– Так прямо и написал? – уточнил я.
– Так прямо и написал, – несколько смущенно сказал он.
В серьезность его намерения уехать я не верил. Думал, что всё это закончится очередной истерикой (такие истерики с ним случались и раньше). Так что необратимость этого его поступка меня, конечно, ошеломила. Но в тот момент меня почему-то – даже больше, чем сам поступок, – отвратило это его словесное оформление, эти фальшивые, в сущности, даже лживые слова: «репатриироваться на историческую родину».
– Что за пошлость! – сказал я. – Какая, к чёрту, историческая родина! Нет у тебя никакой другой родины, кроме города Киева, где ты родился. Ну и, конечно, русской литературы. Не можешь больше жить в этой стране? Так прямо и напиши: хочу, мол, уехать, потому что не желаю, чтобы меня вызывали и спрашивали, какие книги я читаю и где их храню!

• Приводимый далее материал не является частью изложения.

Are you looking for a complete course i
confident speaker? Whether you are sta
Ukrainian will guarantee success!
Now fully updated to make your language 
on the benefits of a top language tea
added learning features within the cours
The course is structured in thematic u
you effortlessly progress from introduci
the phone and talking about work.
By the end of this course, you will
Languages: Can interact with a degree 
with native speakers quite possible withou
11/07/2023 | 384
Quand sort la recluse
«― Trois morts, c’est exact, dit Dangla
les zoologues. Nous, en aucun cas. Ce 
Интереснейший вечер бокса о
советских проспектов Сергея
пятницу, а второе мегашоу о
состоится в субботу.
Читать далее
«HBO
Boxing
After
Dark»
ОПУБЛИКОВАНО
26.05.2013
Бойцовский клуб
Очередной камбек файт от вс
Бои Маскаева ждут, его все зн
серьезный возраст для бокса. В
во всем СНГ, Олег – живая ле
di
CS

Он ушел от меня, как мне показалось, несколько сконфуженный. Но дело было сделано. Даже в шахматах не разрешается взять назад неудачный, ошибочный ход А тут – не шахматы. Тут – жизнь!
Но тем не менее, совершив эту акцию, он стал колебаться, даже метаться, и в какой-то момент даже решил как-то это свое заявление дезавуировать. Только не знал – как. И с этим пошел к Слуцкому.

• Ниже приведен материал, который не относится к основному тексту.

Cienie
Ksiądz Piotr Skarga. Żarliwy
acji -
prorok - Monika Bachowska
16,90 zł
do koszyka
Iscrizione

– Так ты не хочешь уезжать? – спросил его Борис.
– Конечно, не хочу. Но я не хочу и…
– Ладно, – прервал Борис его сбивчивые объяснения. – Я готов пойти с тобой к Ильину, поддержать это твое решение.
И они пошли.
О том, как проходил и чем кончился этот их визит, я слышал от обоих.
Мандель рассказывал так.
– Я сказал, что требую, чтобы Союз писателей меня защитил. «Вы можете, – сказал я, – гарантировать мне, что они меня больше не вызовут и не станут допрашивать, какие книги я читаю?» А он – мне: «Наум! Как я могу тебе это гарантировать? Я и себе самому не могу этого гарантировать!»
Этот диалог напомнил мне другой, легендарный, который будто бы произошел однажды у Орджоникидзе со Сталиным. Георгий Константинович пожаловался Иосифу Виссарионовичу, что энкаведешники до того обнаглели, что угрожают ему обыском. «Что поделаешь, – ответил другу Серго друг Коба. – Такая у них работа. Они и у меня могут обыск сделать».
Это, можно сказать, классический образец сталинского юмора.
Что же касается оргсекретаря Московского отделения Союза писателей генерал-лейтенант КГБ Виктора Николаевича Ильина, то он и не думал шутить. Он действительно и себе самому не мог ничего гарантировать: в свое время десять лет уже оттянул и на родной Лубянке и в лагере, а кончил тем, что при каких-то не вполне выясненных обстоятельствах погиб под колесами наехавшего на него автомобиля.
О том, какая роль в этом его разговоре с Ильиным досталась Слуцкому, Мандель мне не сообщил.